For better or worse, trash-talking has found its way into some of the Imoo boy competitions at home. Thankfully, the majority of the time it’s harmless and downright funny. Earlier tonight, just before the start of our nightly hockey game, I put on my best announcer voice and (while pointing at skinny Jacob) proclaimed:

“Introducing first, the boy who is missing meat!” (Sarcastic cheers from Daddy).

Then, I turned my attention to Sean: “His teammate is the boy with the missing teeth!” (More sarcastic cheers from Daddy).

It wasn’t my best work ever, but it rhymed and I was proud of myself nonetheless. Maybe too proud, as I wasn’t prepared for the verbal onslaught I got back.

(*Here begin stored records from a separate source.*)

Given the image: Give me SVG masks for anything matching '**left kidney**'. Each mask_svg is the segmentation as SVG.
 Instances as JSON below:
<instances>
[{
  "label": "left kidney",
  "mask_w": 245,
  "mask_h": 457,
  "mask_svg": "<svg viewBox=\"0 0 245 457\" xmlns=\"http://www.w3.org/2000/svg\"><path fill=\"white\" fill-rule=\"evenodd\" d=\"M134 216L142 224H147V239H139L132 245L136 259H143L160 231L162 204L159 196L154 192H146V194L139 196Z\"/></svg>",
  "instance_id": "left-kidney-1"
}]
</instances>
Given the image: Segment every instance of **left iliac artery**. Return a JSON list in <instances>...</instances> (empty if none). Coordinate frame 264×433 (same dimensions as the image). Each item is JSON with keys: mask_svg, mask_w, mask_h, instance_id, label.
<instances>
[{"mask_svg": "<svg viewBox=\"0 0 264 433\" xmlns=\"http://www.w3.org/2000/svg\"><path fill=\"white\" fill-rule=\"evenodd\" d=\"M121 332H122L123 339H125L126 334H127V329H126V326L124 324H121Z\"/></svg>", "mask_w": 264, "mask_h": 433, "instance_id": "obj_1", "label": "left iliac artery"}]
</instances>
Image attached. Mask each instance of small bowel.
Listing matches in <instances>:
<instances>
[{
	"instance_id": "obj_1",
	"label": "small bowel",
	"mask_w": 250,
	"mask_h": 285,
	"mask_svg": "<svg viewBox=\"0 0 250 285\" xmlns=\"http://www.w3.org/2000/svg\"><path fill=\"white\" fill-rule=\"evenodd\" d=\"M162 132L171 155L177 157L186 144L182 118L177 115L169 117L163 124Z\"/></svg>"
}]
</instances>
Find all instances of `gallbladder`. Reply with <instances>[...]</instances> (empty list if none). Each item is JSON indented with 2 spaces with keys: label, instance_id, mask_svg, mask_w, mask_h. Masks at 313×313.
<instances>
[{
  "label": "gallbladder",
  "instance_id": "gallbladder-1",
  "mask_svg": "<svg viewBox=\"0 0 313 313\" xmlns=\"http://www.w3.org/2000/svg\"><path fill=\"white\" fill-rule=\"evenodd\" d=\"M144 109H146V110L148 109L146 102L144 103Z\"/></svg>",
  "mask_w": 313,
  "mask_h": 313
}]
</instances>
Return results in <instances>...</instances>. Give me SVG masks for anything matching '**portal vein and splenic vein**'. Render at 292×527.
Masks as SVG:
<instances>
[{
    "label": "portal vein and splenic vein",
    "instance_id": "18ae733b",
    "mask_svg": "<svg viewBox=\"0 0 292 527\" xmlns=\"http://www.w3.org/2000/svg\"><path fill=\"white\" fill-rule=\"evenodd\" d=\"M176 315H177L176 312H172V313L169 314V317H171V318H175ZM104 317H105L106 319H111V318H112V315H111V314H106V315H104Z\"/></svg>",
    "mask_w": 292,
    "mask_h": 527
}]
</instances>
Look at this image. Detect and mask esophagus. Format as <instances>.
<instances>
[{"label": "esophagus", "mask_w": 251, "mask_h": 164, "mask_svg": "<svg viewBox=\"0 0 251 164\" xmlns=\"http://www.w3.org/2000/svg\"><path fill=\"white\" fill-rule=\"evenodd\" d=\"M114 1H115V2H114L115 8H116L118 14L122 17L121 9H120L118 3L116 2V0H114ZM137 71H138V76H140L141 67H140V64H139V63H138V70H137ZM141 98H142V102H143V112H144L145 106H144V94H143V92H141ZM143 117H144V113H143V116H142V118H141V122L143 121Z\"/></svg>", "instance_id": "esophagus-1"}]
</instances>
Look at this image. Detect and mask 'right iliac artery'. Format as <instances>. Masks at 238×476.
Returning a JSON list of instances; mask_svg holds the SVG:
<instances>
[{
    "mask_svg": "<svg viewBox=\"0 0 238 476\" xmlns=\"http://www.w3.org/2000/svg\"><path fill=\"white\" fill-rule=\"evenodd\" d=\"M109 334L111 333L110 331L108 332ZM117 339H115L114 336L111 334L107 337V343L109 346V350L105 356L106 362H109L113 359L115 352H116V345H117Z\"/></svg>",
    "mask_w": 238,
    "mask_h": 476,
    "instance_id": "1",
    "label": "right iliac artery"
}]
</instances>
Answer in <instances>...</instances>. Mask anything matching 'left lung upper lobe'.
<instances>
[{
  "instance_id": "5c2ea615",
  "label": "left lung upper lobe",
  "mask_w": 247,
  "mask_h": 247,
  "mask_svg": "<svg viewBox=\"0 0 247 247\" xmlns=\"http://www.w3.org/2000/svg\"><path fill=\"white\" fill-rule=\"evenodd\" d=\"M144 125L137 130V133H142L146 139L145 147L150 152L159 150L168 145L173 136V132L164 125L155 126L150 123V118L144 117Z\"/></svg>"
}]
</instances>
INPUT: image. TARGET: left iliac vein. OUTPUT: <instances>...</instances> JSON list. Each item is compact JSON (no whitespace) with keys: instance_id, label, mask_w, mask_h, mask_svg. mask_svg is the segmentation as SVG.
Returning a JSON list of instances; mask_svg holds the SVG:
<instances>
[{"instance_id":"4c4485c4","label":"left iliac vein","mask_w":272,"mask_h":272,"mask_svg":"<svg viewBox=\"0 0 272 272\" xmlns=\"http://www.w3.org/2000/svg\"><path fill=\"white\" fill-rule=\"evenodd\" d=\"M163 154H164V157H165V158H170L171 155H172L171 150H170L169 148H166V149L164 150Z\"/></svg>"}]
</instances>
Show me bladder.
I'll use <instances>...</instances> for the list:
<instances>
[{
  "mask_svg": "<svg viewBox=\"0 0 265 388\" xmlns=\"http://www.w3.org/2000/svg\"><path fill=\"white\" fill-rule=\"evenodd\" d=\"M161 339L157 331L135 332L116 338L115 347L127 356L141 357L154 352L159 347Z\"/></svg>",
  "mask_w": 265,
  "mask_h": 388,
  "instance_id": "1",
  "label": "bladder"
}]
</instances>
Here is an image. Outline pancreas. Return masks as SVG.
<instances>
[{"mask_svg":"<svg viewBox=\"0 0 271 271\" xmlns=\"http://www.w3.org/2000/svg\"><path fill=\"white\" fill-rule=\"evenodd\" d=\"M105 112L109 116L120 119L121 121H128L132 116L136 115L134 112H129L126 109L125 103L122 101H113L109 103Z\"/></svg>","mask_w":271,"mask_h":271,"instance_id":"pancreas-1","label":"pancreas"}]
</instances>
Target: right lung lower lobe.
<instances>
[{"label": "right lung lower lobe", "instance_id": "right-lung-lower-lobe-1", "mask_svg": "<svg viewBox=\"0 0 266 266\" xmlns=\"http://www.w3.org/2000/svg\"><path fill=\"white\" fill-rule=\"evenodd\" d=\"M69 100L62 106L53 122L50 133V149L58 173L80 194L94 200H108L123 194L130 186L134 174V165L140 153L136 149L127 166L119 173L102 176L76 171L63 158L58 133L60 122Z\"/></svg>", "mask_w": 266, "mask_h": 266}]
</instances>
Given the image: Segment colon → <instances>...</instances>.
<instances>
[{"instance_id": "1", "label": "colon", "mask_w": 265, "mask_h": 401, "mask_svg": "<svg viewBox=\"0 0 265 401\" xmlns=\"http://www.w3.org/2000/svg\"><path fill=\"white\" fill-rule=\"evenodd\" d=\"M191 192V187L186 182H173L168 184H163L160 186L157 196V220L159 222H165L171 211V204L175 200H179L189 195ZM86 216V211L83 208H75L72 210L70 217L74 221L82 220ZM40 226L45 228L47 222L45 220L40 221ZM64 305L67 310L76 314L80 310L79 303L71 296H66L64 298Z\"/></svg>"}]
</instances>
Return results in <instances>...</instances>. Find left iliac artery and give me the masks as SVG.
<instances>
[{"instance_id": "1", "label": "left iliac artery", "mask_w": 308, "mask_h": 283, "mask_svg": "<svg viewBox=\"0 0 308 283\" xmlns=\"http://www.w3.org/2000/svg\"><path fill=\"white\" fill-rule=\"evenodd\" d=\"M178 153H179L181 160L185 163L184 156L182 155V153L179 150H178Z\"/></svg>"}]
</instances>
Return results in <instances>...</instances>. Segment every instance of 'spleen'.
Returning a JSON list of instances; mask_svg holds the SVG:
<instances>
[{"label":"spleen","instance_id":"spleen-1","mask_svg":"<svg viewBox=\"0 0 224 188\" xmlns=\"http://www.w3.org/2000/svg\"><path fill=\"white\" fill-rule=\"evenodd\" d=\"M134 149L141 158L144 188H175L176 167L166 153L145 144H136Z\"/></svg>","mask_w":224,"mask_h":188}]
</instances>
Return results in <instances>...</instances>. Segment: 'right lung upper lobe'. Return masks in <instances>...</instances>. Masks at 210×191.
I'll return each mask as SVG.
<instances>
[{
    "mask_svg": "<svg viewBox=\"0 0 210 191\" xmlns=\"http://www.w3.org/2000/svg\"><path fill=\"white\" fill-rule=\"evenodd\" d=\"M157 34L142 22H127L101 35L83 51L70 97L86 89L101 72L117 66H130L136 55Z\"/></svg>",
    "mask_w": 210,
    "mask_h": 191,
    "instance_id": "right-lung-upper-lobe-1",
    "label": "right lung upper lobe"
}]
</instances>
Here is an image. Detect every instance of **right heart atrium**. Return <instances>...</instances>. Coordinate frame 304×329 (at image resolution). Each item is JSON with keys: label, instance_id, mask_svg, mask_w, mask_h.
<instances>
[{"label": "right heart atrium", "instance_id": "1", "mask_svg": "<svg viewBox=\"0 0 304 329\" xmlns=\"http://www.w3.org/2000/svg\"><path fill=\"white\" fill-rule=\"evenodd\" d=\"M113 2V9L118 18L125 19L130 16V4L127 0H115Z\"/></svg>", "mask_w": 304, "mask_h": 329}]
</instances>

“Introducing the guy with no hair!”

“Their opponent is the guy with the big stomach and big butt!”

“He’s the guy with holes in his head!” (a reference to my recent staph infection).

“He only knows how to cook Ichiban!” (a reference to my inability to cook anything besides instant noodles).

Ouch! Needless to say, the shenanigans paved the way for a very spirited game. Ultimately, I lost per usual, bringing my record to a likely 2 wins and 158 losses.

So much for backing my trash-talk up!